Remaining reasonably strong industries include pharmaceuticals, medical devices, optical devices and programming/IT. Exports of food and beverages – beef and alcohol – are solid.
All the new roads, port facilities, expanded airports, electric grid upgrades, better insulated homes and brightly painted towns are lasting legacies of the Celtic Tiger.
Ireland has the most constant strong winds and the best wave and tidal power in Europe. Green energy galore.
The Irish are friendly, welcoming and fun.
The place is truly lovely.
The Vacation of a Lifetime
One reason for Ireland's
predicted economic rebound is its productivity. A United Nations report states
that the Republic boasts the third most productive workers in the world. Partly that's
because the Irish work longer hours each year than most of their European
counterparts - some 1,668 hours. This is exceeded only by the US,
Finland and Portugal.
Unlike the serfs of the
US economy, however, all Irish workers enjoy by law 4 weeks of paid vacation
per year. I compare this to the wage slavery of many of my American friends.
They earn more per hour than their Irish counterparts, but get only one or
two weeks of vacation per year to enjoy it.
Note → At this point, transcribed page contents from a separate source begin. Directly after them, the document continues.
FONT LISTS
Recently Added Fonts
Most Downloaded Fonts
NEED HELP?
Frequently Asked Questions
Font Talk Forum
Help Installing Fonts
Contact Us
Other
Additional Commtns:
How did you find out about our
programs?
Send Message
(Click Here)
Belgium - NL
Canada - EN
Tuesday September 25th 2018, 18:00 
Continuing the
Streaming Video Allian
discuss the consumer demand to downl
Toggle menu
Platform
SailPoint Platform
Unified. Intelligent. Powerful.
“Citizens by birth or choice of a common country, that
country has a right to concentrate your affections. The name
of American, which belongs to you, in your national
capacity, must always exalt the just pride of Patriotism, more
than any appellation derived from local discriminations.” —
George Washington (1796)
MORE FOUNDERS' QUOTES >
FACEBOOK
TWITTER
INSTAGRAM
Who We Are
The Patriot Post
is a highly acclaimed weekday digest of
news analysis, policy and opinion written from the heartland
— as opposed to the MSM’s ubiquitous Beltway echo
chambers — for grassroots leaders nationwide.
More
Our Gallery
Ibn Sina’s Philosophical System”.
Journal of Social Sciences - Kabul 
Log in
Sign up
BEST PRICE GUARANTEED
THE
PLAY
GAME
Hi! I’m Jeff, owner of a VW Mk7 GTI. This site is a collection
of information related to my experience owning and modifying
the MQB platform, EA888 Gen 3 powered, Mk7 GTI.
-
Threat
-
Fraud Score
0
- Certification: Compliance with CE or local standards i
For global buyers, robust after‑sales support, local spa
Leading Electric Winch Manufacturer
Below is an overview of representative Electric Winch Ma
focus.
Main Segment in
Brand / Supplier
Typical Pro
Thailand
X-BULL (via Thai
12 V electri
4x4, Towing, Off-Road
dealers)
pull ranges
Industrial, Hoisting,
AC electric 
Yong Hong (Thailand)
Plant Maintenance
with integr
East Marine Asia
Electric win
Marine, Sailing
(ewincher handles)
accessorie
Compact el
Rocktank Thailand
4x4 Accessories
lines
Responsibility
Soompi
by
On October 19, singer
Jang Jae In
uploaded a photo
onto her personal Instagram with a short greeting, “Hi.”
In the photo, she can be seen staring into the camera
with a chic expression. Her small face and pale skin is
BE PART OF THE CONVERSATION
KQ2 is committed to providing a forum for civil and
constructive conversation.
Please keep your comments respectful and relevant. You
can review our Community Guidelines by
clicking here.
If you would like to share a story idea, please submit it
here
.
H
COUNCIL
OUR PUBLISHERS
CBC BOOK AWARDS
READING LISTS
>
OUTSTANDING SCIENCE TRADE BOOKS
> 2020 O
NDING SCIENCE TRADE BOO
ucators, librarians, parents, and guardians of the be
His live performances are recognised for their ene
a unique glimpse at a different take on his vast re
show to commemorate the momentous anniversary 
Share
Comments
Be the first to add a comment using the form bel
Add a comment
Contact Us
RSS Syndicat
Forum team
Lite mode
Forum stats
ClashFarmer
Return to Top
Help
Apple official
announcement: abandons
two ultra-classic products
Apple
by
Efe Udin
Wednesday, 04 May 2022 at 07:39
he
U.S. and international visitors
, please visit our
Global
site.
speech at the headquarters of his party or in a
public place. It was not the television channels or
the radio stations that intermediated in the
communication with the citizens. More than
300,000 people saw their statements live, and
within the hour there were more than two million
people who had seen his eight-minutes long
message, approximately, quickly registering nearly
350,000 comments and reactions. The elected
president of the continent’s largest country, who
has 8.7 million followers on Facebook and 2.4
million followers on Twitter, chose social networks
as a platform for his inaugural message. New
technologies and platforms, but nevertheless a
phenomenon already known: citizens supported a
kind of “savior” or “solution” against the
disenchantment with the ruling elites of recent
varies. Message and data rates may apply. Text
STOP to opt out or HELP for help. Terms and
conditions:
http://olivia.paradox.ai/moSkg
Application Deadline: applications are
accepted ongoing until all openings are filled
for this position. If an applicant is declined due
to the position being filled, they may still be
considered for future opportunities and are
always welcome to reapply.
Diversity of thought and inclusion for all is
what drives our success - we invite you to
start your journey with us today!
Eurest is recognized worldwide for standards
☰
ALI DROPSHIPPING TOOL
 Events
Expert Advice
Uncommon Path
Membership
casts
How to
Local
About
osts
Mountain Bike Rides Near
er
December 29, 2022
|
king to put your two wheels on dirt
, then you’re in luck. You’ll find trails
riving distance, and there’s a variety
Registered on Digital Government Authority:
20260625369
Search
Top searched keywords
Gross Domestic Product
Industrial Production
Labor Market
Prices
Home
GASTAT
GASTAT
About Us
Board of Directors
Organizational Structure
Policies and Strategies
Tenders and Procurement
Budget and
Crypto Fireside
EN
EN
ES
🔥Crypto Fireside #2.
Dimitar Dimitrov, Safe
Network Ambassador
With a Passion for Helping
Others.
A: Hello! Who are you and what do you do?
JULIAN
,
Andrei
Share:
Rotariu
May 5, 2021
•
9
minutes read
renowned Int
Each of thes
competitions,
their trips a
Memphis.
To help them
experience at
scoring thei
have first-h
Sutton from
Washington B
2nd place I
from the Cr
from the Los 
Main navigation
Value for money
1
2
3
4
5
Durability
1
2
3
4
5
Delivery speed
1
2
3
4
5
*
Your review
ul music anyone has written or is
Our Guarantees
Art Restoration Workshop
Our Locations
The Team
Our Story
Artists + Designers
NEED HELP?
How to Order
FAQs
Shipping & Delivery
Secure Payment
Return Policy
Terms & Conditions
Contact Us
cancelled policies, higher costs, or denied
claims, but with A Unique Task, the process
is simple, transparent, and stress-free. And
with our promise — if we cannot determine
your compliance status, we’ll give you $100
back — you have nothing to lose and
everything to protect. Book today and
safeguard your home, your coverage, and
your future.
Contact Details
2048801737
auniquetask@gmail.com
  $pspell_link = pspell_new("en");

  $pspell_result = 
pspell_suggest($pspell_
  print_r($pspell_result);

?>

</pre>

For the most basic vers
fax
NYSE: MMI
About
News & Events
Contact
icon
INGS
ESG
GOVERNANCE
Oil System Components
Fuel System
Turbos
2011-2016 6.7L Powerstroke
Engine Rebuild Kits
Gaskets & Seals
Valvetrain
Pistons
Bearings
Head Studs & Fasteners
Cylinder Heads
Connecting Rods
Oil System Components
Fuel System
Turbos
In this section I've tried
to answer questions concerning money, taxes and prices in Ireland. I am not
a trained accountant, economist or self-made millionaire. My economic advice
should be handled with care. So, I'll mostly try just to survey those questions
of greatest concern to Irish immigrants. Expert advice should be sought when
it comes to your key financial affairs.
Ireland takes a census
every five years. Some of the questions in it are nosy and snoopy and none
of the government's damned business! But, what interesting results! Here seems
as good a place as any to link you to the Central
Statistics Office where you can get population and economic statistics
enough to make a math professor swoon.
Check out the Salary page.
For information about
opening a bank account, transferring money to Ireland and an overview of all
the key banks, click here.
Do you qualify for an
Irish pension? What taxes will you owe on pensions transferred from abroad? Click here.
Social Security Payments
You can arrange to have your Social Security/Social Welfare/Pension checks delivered to you almost anywhere, even direct-deposited on your behalf into many banks around the world. Check with your country's appropriate agency for the arrangements that are available. The key point to understand is that, almost surely, you do not need to maintain an address overseas to receive Social Security and similar payments.
Images in This Section
A money section, I'm thinking, should focus the mind on the desirable goodies that moolah buys. So, this section is filled with photos of the Irish countryside. Those of you preferring to stare at €1,000 notes should send me a few for scanning and I'll be happy to oblige.